Ini berbeda dengan Daulah Khilafah yang sangat berkepentingan agar rakyatnya cerdas.  Pendidikan benar-benar menjadi urusannya.  Anak-anak semua kelas sosial mengunjungi pendidikan dasar, dengan biaya yang terjangkau semua orang.  Karena negara membayar para gurunya, orang-orang miskin mendapat tempat cuma-cuma.  Di banyak tempat malah sekolah sama sekali gratis, misalnya di Spanyol.  Selain 80 sekolah umum Cordoba yang didirikan al-Hakam-II pada 965 M, masih ada 27 sekolah khusus untuk anak-anak miskin.  Di Kairo, al-Mansur Qalawun mendirikan sekolah untuk anak yatim, dan menganggarkan setiap hari ransum makanan yang cukup dan satu stel baju untuk musim dingin dan satu stel baju untuk musim panas.  Bahkan untuk orang-orang Badui yang berpindah-pindah, dikirim guru yang juga siap berpindah-pindah mengikuti tempat tinggal muridnya.  Tak ada lagi celah dalam jejaring sekolah seperti ini.

Namun pendidikan di Daulah Khilafah tidak terbatas pada pendidikan dasar.  Yang “salah” adalah politik.
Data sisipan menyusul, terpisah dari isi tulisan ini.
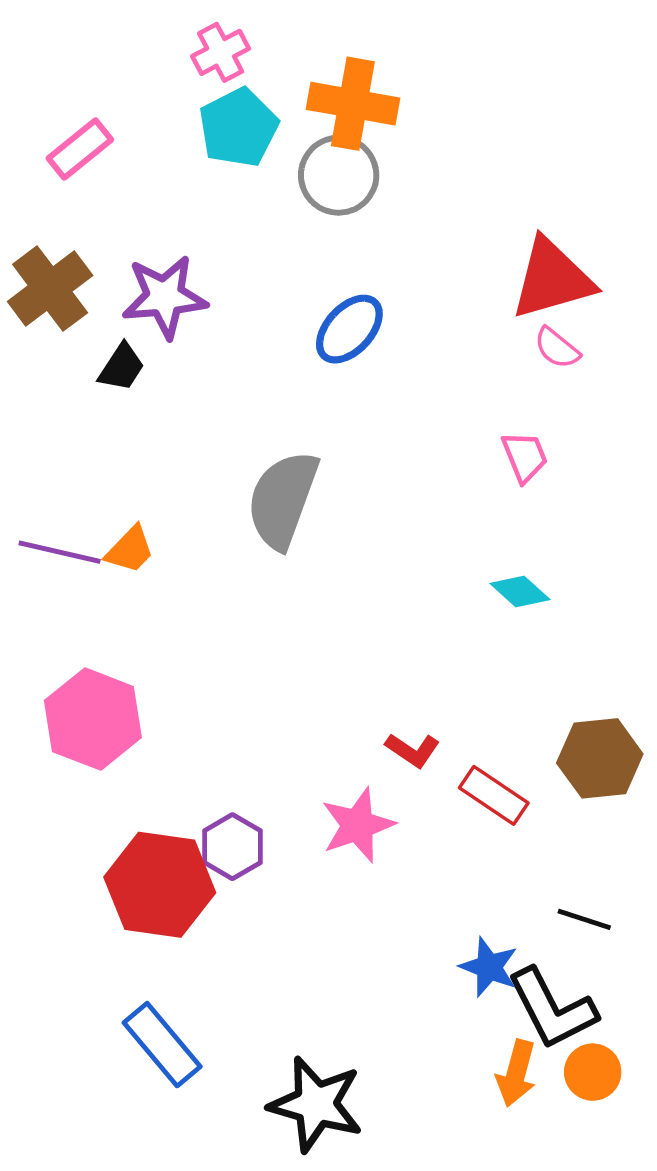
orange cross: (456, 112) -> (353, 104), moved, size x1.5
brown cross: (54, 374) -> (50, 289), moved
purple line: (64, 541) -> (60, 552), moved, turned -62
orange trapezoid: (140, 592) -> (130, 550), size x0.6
Kompetisi antara oposisi dan pemerintah dalam melayani rakyat menyebabkan tingkat pendidikan cepat terangkat.  Pada abad-10 M, oposisi meluncurkan konsep berbagai program pendidikan untuk lebih menarik dukungan masyarakat dalam mengkritisi pemerintah.  Para oposisi ini merencanakan membangun universitas, tentunya juga bebas biaya.  Maka segera pemerintah mengambil ide ini, agar oposisi batal mendapat dukungan.  Hasilnya rakyat di seluruh kota besar menikmati pendidikan tinggi!
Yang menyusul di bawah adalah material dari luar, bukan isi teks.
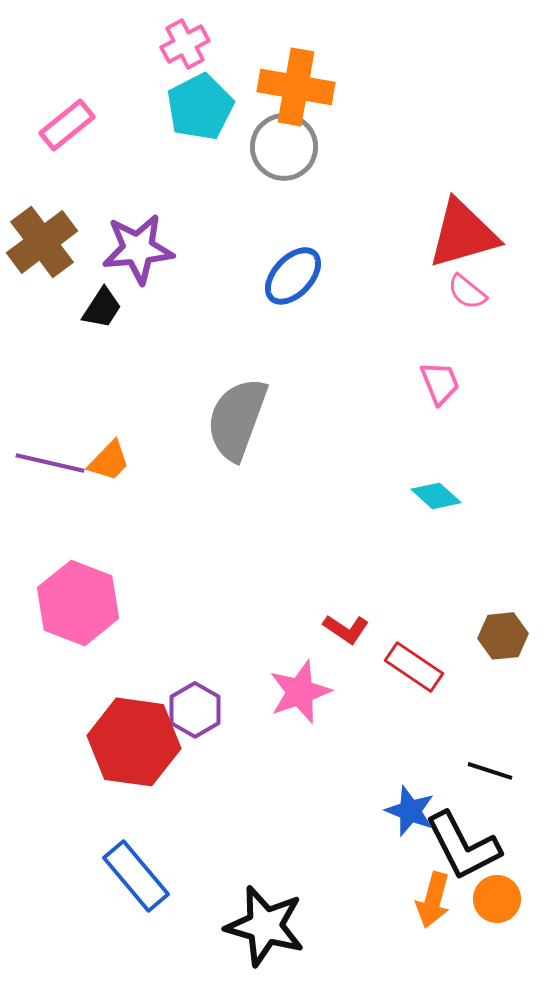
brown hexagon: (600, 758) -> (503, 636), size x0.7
Para mahasiswa tinggal di kamar-kamar lantai atas gedung kampus.  Mereka juga mendapat makanan lengkap cuma-cuma, bahkan uang saku.  Di bawah tanah terdapat dapur, gudang dan tempat mandi.  Di lantai dasar ada ruang-ruang belajar dan perpustakaan.  Di situlah dipelajari Quran, Hadits, Bahasa Arab, Sejarah, Sosiologi, Geografi, Logika, Matematika dan Astronomi.  Melalui pertanyaan dan debat, mahasiswa dilibatkan dalam proses pembelajaran.  Para mahasiswa tingkat lanjut dan alumni membantu mereka belajar.  Mereka seperti “lebah yang sedang meracik madu ilmu dari ribuan bunga pengetahuan”, tulis Sigrid Hunke, sejarawan Jerman dalam Allah Sonne ueber dem Abendland.
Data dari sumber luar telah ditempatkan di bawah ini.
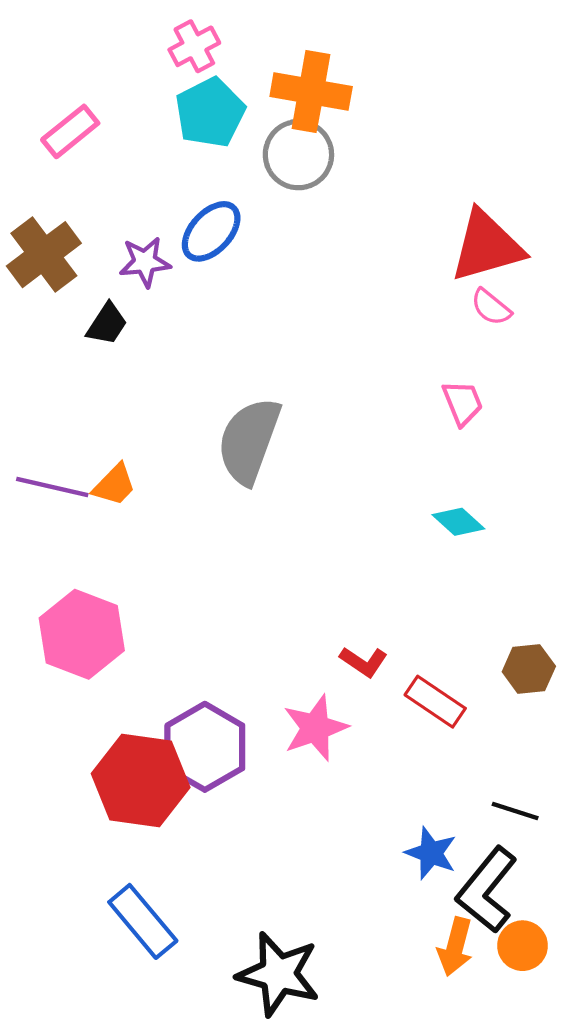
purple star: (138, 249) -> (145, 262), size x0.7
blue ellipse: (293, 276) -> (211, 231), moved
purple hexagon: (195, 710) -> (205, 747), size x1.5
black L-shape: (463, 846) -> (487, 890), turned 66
Sebagian petani dari desa menitipkan anak mereka ke seorang guru di kota, bersama uang atau hasil bumi untuk biaya hidupnya.  Mereka berharap anaknya akan tumbuh menjadi seorang faqih yang kelak diterima sebagai qadhi atau bahkan syukur-syukur menjadi mujtahid Khalifah.  Anak-anak titipan ini akan menjadi “ajudan” dari sang guru.  Sebagai balas jasa, sang guru akan merawatnya jika si anak sakit, bahkan siap menjual keledai satu-satunya jika dia perlu membeli obat.

Namun jalan umum untuk belajar adalah di masjid-masjid.  Siapa saja boleh datang dan pergi, laki ataupun perempuan.  Dan siapa saja boleh menginterupsi para guru untuk bertanya atau membantah.  Ini memaksa para guru untuk mempersiapkan materinya dengan seksama.  Sebenarnya, siapapun yang merasa mampu boleh mengajar.  Namun audiensnya yang selalu siap mengkritik, mencegah orang-orang yang belum matang atau baru setengah matang dalam ilmu untuk memimpin kalimat.

Di masjid-masjid juga biasa didengarkan kalimat dari para ulama yang sedang dalam perjalanan yang singgah di kota itu, terutama ketika musim haji.  Dengan demikian para mahasiswa selalu mendapatkan masukan.  Bahkan juga cepat tahu bila ada karya yang “dicuri” mentah-mentah (plagiarism).  Untuk mengungkap karya orang lain, sanad atau rawi wajib disebutkan.  Dan untuk itu perlu ada ijazah (lisensi) tertulis dari gurunya, bahwa dia layak untuk menjadi sanad dari pengetahuan tersebut.  Inilah mengapa gelar sarjana di timur tengah adalah Lc. dari kata Licentiate – berlisensi untuk menyampaikan.

Dunia Islam memberi inspirasi seluruh manusia untuk belajar, karena belajar adalah satu-satunya jalan untuk mengenal Tuhan dan mendapatkan hikmah kehidupan.